- Action item
Print the data that follows exactly, leaving nothing out.

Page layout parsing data

================

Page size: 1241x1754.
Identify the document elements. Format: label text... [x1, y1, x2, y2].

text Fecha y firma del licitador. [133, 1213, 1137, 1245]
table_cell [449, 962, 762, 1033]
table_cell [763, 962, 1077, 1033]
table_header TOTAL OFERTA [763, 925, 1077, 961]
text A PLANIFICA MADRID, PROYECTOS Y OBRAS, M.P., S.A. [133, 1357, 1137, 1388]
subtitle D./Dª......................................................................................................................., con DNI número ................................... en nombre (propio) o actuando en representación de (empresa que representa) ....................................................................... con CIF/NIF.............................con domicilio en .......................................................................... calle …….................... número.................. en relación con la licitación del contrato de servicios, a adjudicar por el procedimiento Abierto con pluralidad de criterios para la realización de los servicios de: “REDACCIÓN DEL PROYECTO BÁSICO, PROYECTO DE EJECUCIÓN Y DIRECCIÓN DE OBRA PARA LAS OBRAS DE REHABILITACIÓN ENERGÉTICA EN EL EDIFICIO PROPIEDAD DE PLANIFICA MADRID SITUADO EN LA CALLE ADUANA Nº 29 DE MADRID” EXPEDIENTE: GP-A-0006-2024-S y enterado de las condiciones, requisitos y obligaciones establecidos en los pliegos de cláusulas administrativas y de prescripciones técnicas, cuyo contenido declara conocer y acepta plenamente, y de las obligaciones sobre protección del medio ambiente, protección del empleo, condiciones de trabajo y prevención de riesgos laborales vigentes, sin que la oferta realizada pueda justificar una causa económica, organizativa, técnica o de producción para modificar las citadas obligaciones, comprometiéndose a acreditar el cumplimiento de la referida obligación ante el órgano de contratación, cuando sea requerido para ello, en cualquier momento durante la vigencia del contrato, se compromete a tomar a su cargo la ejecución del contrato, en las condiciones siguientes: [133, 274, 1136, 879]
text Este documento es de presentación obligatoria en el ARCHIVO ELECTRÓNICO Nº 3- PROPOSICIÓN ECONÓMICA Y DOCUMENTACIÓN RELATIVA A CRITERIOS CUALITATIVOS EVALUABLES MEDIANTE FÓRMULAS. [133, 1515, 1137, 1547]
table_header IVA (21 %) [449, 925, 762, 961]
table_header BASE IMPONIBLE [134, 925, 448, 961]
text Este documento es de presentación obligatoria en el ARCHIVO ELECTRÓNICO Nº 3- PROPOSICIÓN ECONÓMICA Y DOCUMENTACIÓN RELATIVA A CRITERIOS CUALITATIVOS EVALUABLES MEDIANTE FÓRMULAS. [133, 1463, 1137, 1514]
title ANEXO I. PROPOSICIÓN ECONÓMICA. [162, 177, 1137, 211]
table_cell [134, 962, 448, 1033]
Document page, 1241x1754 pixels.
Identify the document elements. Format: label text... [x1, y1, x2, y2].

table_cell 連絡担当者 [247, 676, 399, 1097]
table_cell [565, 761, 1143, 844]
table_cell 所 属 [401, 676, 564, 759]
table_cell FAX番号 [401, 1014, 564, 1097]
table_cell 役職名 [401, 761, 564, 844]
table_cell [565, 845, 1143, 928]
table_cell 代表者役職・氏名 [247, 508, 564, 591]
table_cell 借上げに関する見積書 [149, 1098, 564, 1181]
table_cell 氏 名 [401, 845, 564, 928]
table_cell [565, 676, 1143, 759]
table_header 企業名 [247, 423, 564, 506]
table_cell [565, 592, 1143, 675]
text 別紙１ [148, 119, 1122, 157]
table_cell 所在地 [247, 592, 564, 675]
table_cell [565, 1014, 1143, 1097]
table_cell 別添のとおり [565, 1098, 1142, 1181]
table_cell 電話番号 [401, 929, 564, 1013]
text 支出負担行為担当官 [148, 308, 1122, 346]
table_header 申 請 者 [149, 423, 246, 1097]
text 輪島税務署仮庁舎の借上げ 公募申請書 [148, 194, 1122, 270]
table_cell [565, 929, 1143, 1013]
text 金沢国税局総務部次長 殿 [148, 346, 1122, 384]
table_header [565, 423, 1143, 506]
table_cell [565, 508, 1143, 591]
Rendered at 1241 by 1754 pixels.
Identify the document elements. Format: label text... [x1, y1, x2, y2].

================

- Task solution
Page size: 1241x1754.
Identify the document elements. Format: label text... [x1, y1, x2, y2].

text Fecha y firma del licitador. [133, 1213, 1137, 1245]
table_cell [449, 962, 762, 1033]
table_cell [763, 962, 1077, 1033]
table_header TOTAL OFERTA [763, 925, 1077, 961]
text A PLANIFICA MADRID, PROYECTOS Y OBRAS, M.P., S.A. [133, 1357, 1137, 1388]
subtitle D./Dª......................................................................................................................., con DNI número ................................... en nombre (propio) o actuando en representación de (empresa que representa) ....................................................................... con CIF/NIF.............................con domicilio en .......................................................................... calle …….................... número.................. en relación con la licitación del contrato de servicios, a adjudicar por el procedimiento Abierto con pluralidad de criterios para la realización de los servicios de: “REDACCIÓN DEL PROYECTO BÁSICO, PROYECTO DE EJECUCIÓN Y DIRECCIÓN DE OBRA PARA LAS OBRAS DE REHABILITACIÓN ENERGÉTICA EN EL EDIFICIO PROPIEDAD DE PLANIFICA MADRID SITUADO EN LA CALLE ADUANA Nº 29 DE MADRID” EXPEDIENTE: GP-A-0006-2024-S y enterado de las condiciones, requisitos y obligaciones establecidos en los pliegos de cláusulas administrativas y de prescripciones técnicas, cuyo contenido declara conocer y acepta plenamente, y de las obligaciones sobre protección del medio ambiente, protección del empleo, condiciones de trabajo y prevención de riesgos laborales vigentes, sin que la oferta realizada pueda justificar una causa económica, organizativa, técnica o de producción para modificar las citadas obligaciones, comprometiéndose a acreditar el cumplimiento de la referida obligación ante el órgano de contratación, cuando sea requerido para ello, en cualquier momento durante la vigencia del contrato, se compromete a tomar a su cargo la ejecución del contrato, en las condiciones siguientes: [133, 274, 1136, 879]
text Este documento es de presentación obligatoria en el ARCHIVO ELECTRÓNICO Nº 3- PROPOSICIÓN ECONÓMICA Y DOCUMENTACIÓN RELATIVA A CRITERIOS CUALITATIVOS EVALUABLES MEDIANTE FÓRMULAS. [133, 1515, 1137, 1547]
table_header IVA (21 %) [449, 925, 762, 961]
table_header BASE IMPONIBLE [134, 925, 448, 961]
text Este documento es de presentación obligatoria en el ARCHIVO ELECTRÓNICO Nº 3- PROPOSICIÓN ECONÓMICA Y DOCUMENTACIÓN RELATIVA A CRITERIOS CUALITATIVOS EVALUABLES MEDIANTE FÓRMULAS. [133, 1463, 1137, 1514]
title ANEXO I. PROPOSICIÓN ECONÓMICA. [162, 177, 1137, 211]
table_cell [134, 962, 448, 1033]
Document page, 1241x1754 pixels.
Identify the document elements. Format: label text... [x1, y1, x2, y2].

table_cell 連絡担当者 [247, 676, 399, 1097]
table_cell [565, 761, 1143, 844]
table_cell 所 属 [401, 676, 564, 759]
table_cell FAX番号 [401, 1014, 564, 1097]
table_cell 役職名 [401, 761, 564, 844]
table_cell [565, 845, 1143, 928]
table_cell 代表者役職・氏名 [247, 508, 564, 591]
table_cell 借上げに関する見積書 [149, 1098, 564, 1181]
table_cell 氏 名 [401, 845, 564, 928]
table_cell [565, 676, 1143, 759]
table_header 企業名 [247, 423, 564, 506]
table_cell [565, 592, 1143, 675]
text 別紙１ [148, 119, 1122, 157]
table_cell 所在地 [247, 592, 564, 675]
table_cell [565, 1014, 1143, 1097]
table_cell 別添のとおり [565, 1098, 1142, 1181]
table_cell 電話番号 [401, 929, 564, 1013]
text 支出負担行為担当官 [148, 308, 1122, 346]
table_header 申 請 者 [149, 423, 246, 1097]
text 輪島税務署仮庁舎の借上げ 公募申請書 [148, 194, 1122, 270]
table_cell [565, 929, 1143, 1013]
text 金沢国税局総務部次長 殿 [148, 346, 1122, 384]
table_header [565, 423, 1143, 506]
table_cell [565, 508, 1143, 591]
Rendered at 1241 by 1754 pixels.
Identify the document elements. Format: label text... [x1, y1, x2, y2].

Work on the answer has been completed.